Companies’ structures can be a dispositive factor when tribunals consider jurisdiction, because treaty protections require that foreign investors have jurisdiction as a national of a qualifying state. Some recent examples involve funds investing abroad and benefitting from lawful nationality planning when the host government harmed those investments.

In Gramercy v. Peru, two U.S. investors brought claims against Peru regarding their Peruvian agrarian bonds. Peru objected to jurisdiction alleging abuse of process based on the investors’ nationality planning. In 2022, the tribunal held that the claimants did not engage in abuse of process, because restructuring an investment to protect from possible future disputes amounted to legitimate investment planning.

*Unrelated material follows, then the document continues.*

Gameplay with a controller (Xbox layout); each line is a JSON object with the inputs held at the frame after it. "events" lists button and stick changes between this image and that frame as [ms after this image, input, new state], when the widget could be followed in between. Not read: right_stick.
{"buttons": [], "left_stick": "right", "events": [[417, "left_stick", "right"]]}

The tribunal subsequently found that Peru breached its treaty obligations vis-à-vis the investors, and ordered Peru to pay approximately $100 million.

Hedge fund Elliott Associates successfully arbitrated a case against South Korea. Elliott Associates filed for arbitration, alleging that South Korea breached the treaty by facilitating a controversial merger. South Korea argued that the claim should be dismissed, because Elliott Associates allegedly structured its investment to gain treaty protections at a time when the dispute was foreseeable. In 2023, the tribunal in its award rejected South Korea’s argument, because Elliott Associates was unaware of South Korea’s intended interference in the merger when Elliott Associates acquired additional shares to prepare for a potential proxy fight as a minority shareholder. The tribunal held that South Korea breached the treaty and ordered South Korea to pay $108.5 million.

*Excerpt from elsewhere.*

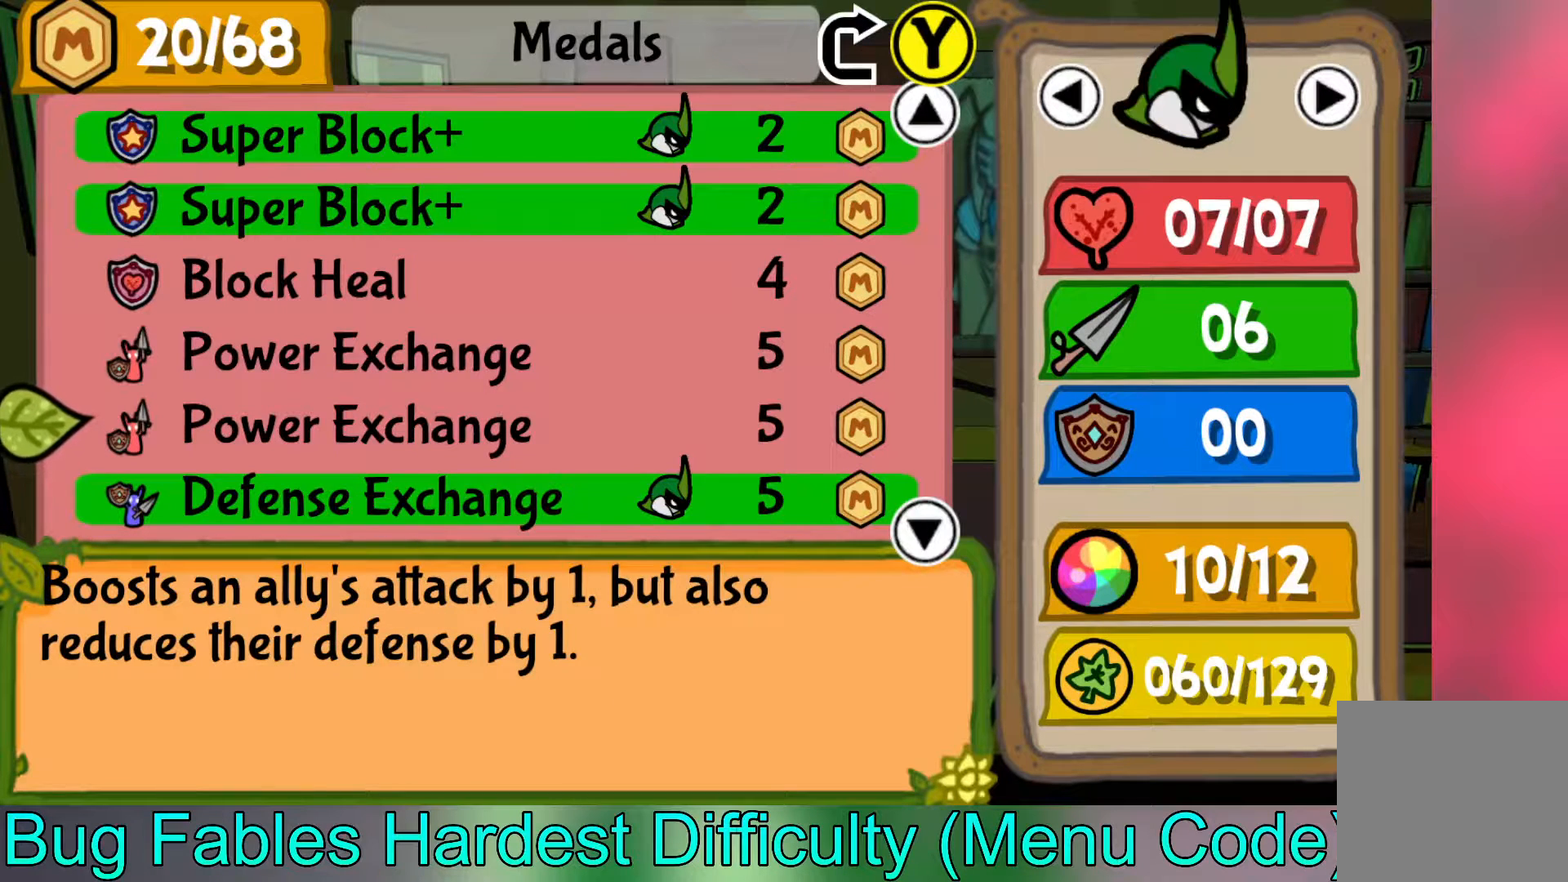
{"buttons": [], "left_stick": "center", "events": [[33, "left_stick", "center"], [300, "left_stick", "left"], [383, "left_stick", "center"]]}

In Carlyle v. Morocco, Carlyle Group brought investment treaty claims against Morocco for treaty breaches related to the disposition of crude oil owned by the Carlyle’s investment vehicles. Morocco challenged the tribunal’s jurisdiction arguing that the investors lacked standing because they made their investments through Cayman-registered special purpose vehicles. According to public reports, in 2022, the Carlyle Group and Morocco negotiated an agreement leading to the dispute’s discontinuance and Morocco agreeing to pay $14 million to the Carlyle Group.

When is Corporate Restructuring Impermissible?

Investment treaty tribunals have imposed some limitations on the types of permissible investment restructurings. Therefore, investors should structure their investments with investment treaty considerations at the outset, or at minimum before any harm incurred at the hands of the host state.

However, restructuring at a later time is also possible, depending on the timing and nature of the host government’s harmful acts. But tribunals differ in their approach to late-stage restructurings. For example, in the 2015 landmark case Philip Morris International (PMI) v. Australia, the tribunal held that it had no jurisdiction to decide the claim, because PMI engaged in an abuse of process by changing its corporate structure when it foresaw that the government was going to pass a law which led to the dispute. Thus, investors should evaluate and adjust their corporate structure before a dispute is reasonably foreseeable.

In sum, planning the corporate structure of foreign investments with an eye towards treaty protections is a critical step to plan ahead for possible disasters. If foreign investors ensure treaty protections are in place as early as possible, it will maximize those protections.